US 11,954,114 B2
Systems and methods for improved blockchain data indexing by decoupling compute and storage layers
Jie Zhang, Oakland, CA (US); Zhicong Liang, Oakland, CA (US); Yaohua Yang, Oakland, CA (US); David Lai, Oakland, CA (US); Chaoqing Lu, Oakland, CA (US); Jinghan Xu, Oakland, CA (US); and Xu Meng, Oakland, CA (US)
Assigned to Coinbase, Inc., Oakland, CA (US)
Filed by Coinbase, Inc., Oakland, CA (US)
Filed on Jun. 30, 2022, as Appl. No. 17/810,040.
Prior Publication US 2024/0004894 A1, Jan. 4, 2024
Int. Cl. G06F 16/25 (2019.01); G06F 16/178 (2019.01); G06F 16/27 (2019.01)

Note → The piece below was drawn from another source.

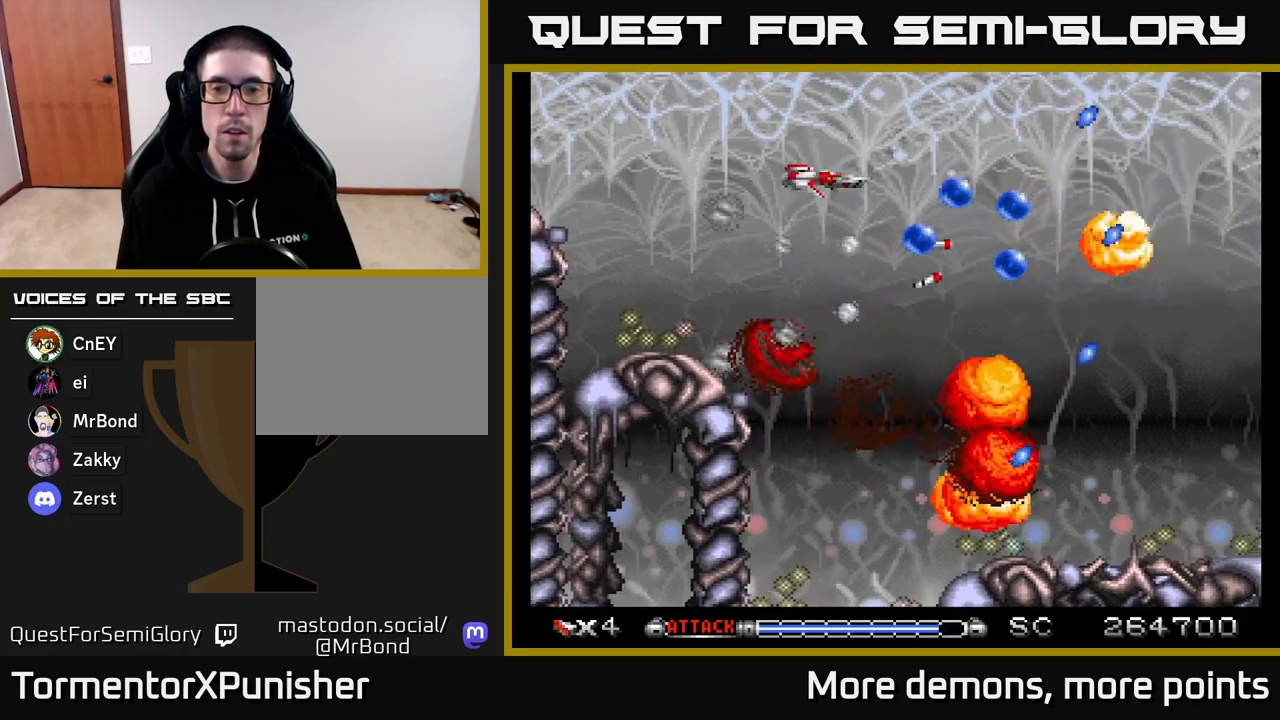
{"buttons": ["A"], "right_stick": "center", "events": [[100, "DPAD_RIGHT", "up"], [217, "DPAD_DOWN", "down"], [250, "DPAD_RIGHT", "down"], [300, "DPAD_RIGHT", "up"], [333, "DPAD_LEFT", "down"], [333, "X", "down"], [350, "DPAD_DOWN", "up"], [467, "X", "up"], [483, "DPAD_LEFT", "up"]]}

CPC G06F 16/258 (2019.01) [G06F 16/1794 (2019.01); G06F 16/27 (2019.01); G06F 16/273 (2019.01); G06F 16/275 (2019.01); G06F 16/278 (2019.01)] 20 Claims
OG exemplary drawing
 
1. A system for improved blockchain data indexing by decoupling compute and storage layers, the system comprising:
a multi-layer data platform for indexing on-chain data, the multi-layer data platform comprising one or more processors and non-transitory computer-readable media storing instructions that, when executed by the one or more processors, cause operations comprising;
populating a first dataset, wherein the first dataset is populated based on:
receiving first on-chain data from a blockchain node of a blockchain network, wherein the first on-chain data comprises hexadecimal encoded data from a first block of the blockchain network;
transforming the first on-chain data to a first format, and wherein the first format comprises data types with field names identified by a respective integer;
storing the first on-chain data, in the first dataset at a blockchain-interface layer, wherein the first dataset comprises the hexadecimal encoded data, and wherein the first dataset uses the first format; and
retrieving a first compute engine, wherein the first compute engine comprises a first workflow architecture, wherein the first workflow architecture comprises a first threshold for workflow throughout and a first threshold for a number of workflows;
populating a second dataset, wherein the second dataset is populated based on:
transforming the first on-chain data in the first format to a second format, wherein the second format comprises a columnar oriented format;
storing the first on-chain data, in the second dataset at a data lakehouse layer, wherein the second dataset comprises the first on-chain data and second on-chain data in the second format, and wherein the second on-chain data is from a second block on the blockchain network; and
retrieving a second compute engine, wherein the second compute engine comprises a second workflow architecture, wherein the second workflow architecture comprises a second threshold for workflow throughout and a second threshold for the number of workflows, wherein the second threshold for workflow throughput is higher than the first threshold for workflow throughput, and wherein the second threshold for the number of workflows is lower than the first threshold for the number of workflows; and
populating a third dataset, wherein the third dataset is populated based on:
transforming the first on-chain data and the second on-chain data to a third format, wherein the third format is selected based on an application;
storing the first on-chain data and the second on-chain data, in the third dataset at an application service layer; and
retrieving a third compute engine, wherein the third compute engine comprises the second workflow architecture.